Pseudomonas migulaeの低温ストレス条件下での芳香族化合物分解過程における遺伝子発現挙動のプロファイリング

論文タイトル
Transcriptomic profiling of Pseudomonas migulae revealed gene regulatory properties during biodegradation of aromatic hydrocarbons under cold stress
論文タイトル(訳)
Pseudomonas migulaeの低温ストレス条件下での芳香族化合物分解過程における遺伝子発現挙動のプロファイリング
DOI
10.1099/mgen.0.001470
ジャーナル名
Microbial Genomics
巻号
Microbial Genomics Vol. 11, Issue 9 (2025)
著者名(敬称略)
柳田 將貴 守 次朗 他
所属
横浜市立大学大学院 生命ナノシステム科学研究科 微生物生態学研究室
著者からのひと言
Pseudomonas属細菌は様々な環境から見つかり、その優れた低温ストレス適応能力についても頻繁に報告されていますが、意外にも、低温に適応する詳細な機構については過去に報告がありませんでした。本学修士課程の学生が奮闘し、その一端を解き明かしました。
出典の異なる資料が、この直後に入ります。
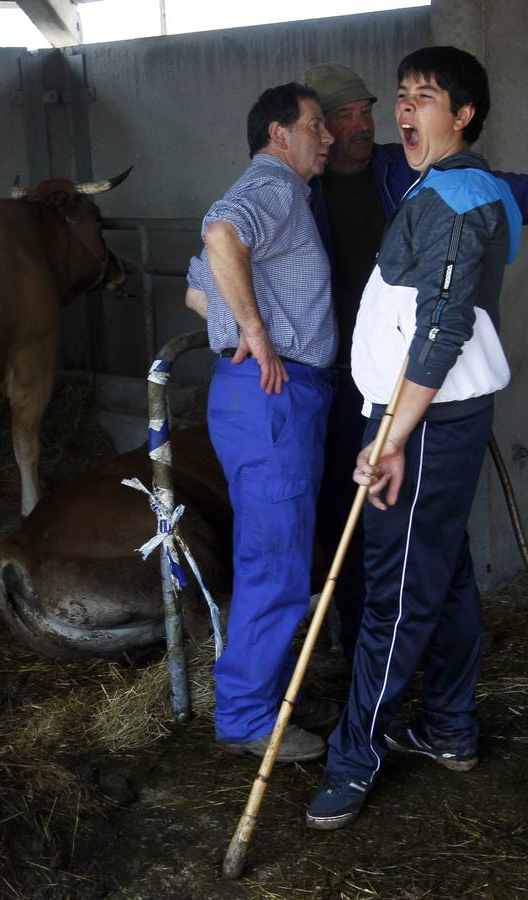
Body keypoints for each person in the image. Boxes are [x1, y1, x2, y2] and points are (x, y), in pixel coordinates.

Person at [306, 46, 528, 829]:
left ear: (463, 115)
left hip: (423, 419)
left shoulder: (458, 197)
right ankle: (448, 725)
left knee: (394, 592)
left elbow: (441, 328)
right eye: (402, 95)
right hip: (426, 415)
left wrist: (392, 437)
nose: (405, 110)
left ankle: (354, 758)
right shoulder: (449, 184)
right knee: (447, 572)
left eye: (425, 97)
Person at [300, 62, 528, 659]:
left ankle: (407, 669)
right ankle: (362, 652)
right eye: (343, 116)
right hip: (342, 375)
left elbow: (486, 189)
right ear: (318, 128)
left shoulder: (400, 168)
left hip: (418, 381)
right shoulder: (300, 190)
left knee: (412, 530)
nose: (362, 125)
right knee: (358, 518)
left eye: (366, 110)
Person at [182, 83, 341, 763]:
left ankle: (271, 696)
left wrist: (236, 323)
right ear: (280, 134)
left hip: (262, 394)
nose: (327, 138)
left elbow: (197, 289)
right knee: (275, 560)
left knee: (278, 552)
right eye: (316, 125)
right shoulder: (273, 186)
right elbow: (220, 235)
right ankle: (248, 717)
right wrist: (254, 332)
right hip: (274, 391)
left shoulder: (282, 194)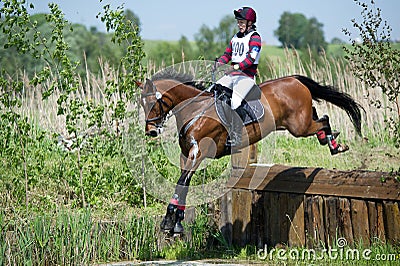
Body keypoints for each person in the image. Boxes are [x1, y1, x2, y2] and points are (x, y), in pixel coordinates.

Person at [216, 6, 262, 147]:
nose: (239, 24)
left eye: (242, 22)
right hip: (233, 75)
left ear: (250, 23)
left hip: (246, 77)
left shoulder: (255, 38)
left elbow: (250, 59)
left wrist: (235, 67)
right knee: (215, 91)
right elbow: (227, 54)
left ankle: (236, 135)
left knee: (235, 101)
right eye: (238, 22)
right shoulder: (236, 37)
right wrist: (219, 63)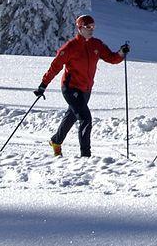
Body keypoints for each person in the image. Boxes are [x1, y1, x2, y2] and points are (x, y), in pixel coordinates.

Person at [34, 14, 129, 157]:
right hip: (70, 88)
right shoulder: (70, 47)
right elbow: (55, 66)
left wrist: (121, 53)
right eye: (88, 27)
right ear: (79, 28)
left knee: (71, 116)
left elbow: (112, 58)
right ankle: (86, 156)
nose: (91, 29)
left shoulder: (96, 44)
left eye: (93, 27)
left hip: (86, 89)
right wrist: (43, 85)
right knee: (85, 118)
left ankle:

ご興味のある方は、ぜひご一読ください。

抄訳

Pseudomonas属細菌においては、芳香族の環境汚染物質の分解能力や、低温を含む多様な環境ストレスへの優れた適応能力を有するものがしばしば報告されている。本研究では、環境汚染物質のp-ヒドロキシ安息香酸(PHBA)を増殖の栄養源として利用でき、なおかつ低温条件下(10˚C)で活発に生育可能な新規の細菌株P. migulae HY-2株をモデルとして用いて、低温ストレス条件下での芳香族炭化水素の分解過程における遺伝子調節機構について調査を行った。HY-2株のトランスクリプトーム解析の結果、低温条件下では複数種のシャペロンの発現上昇によりタンパク質の恒常性が維持され、さらに外来ポリアミンの蓄積に伴うバイオフィルム形成が誘導される一方、PHBAの分解に関わる遺伝子群の発現はほとんど影響を受けないことがわかった。本成果は、細菌を用いた汚染環境の修復技術におけるPseudomonas属細菌の有用性について、新たな知見を与えるものである。